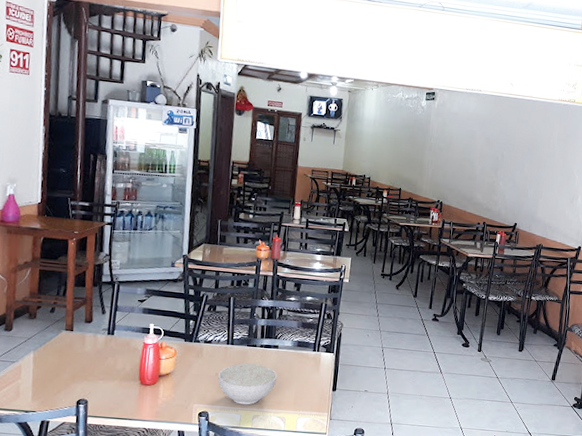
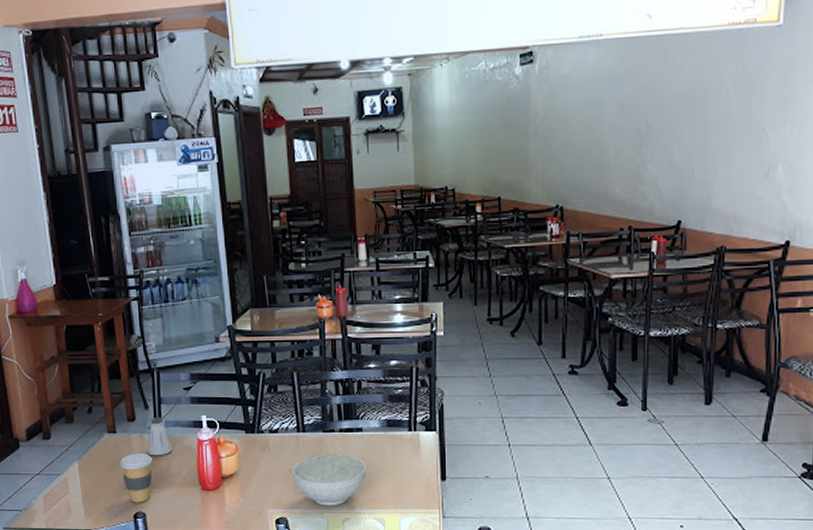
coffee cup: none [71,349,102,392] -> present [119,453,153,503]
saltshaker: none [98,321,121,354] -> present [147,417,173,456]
==
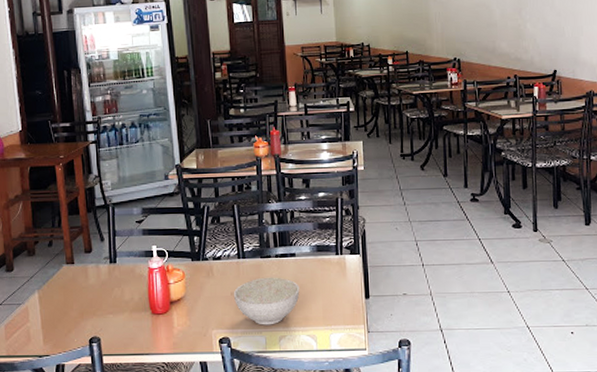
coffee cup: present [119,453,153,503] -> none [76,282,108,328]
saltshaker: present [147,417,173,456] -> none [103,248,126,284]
--
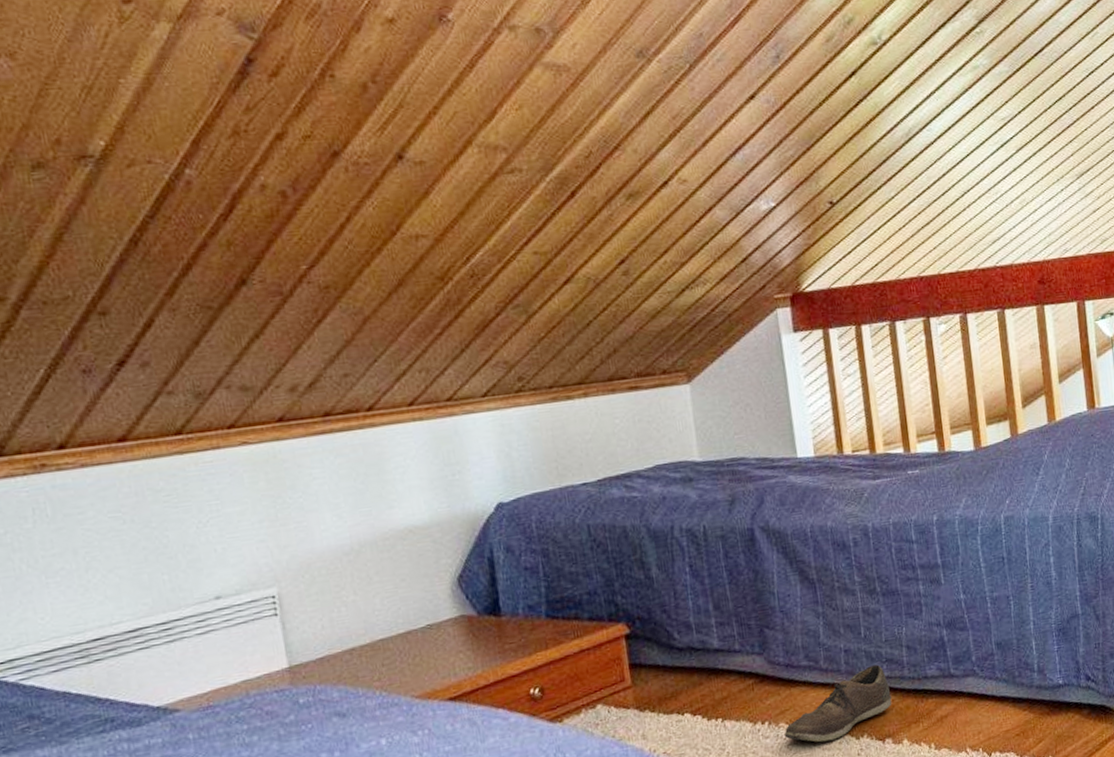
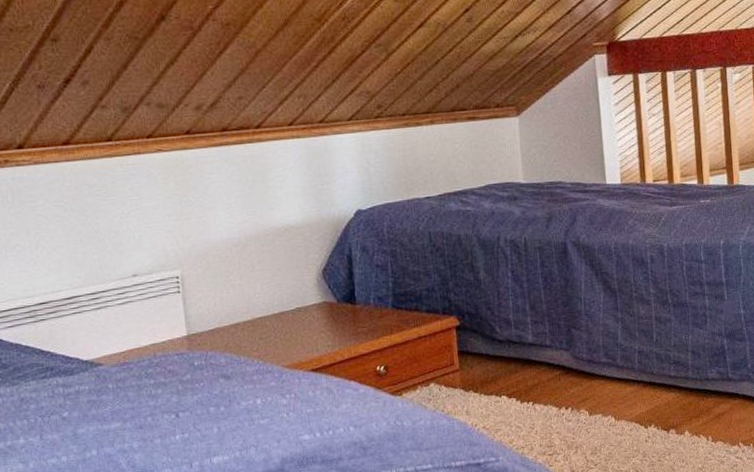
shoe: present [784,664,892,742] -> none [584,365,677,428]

_Problem details:_ Retype exactly the lines of the data above that fall between the line with "coffee cup: none" and the line with "saltshaker: none [98,321,121,354]", inclusive, and add nothing.

_Result of the task:_
coffee cup: none [71,349,102,392] -> present [119,453,153,503]
saltshaker: none [98,321,121,354] -> present [147,417,173,456]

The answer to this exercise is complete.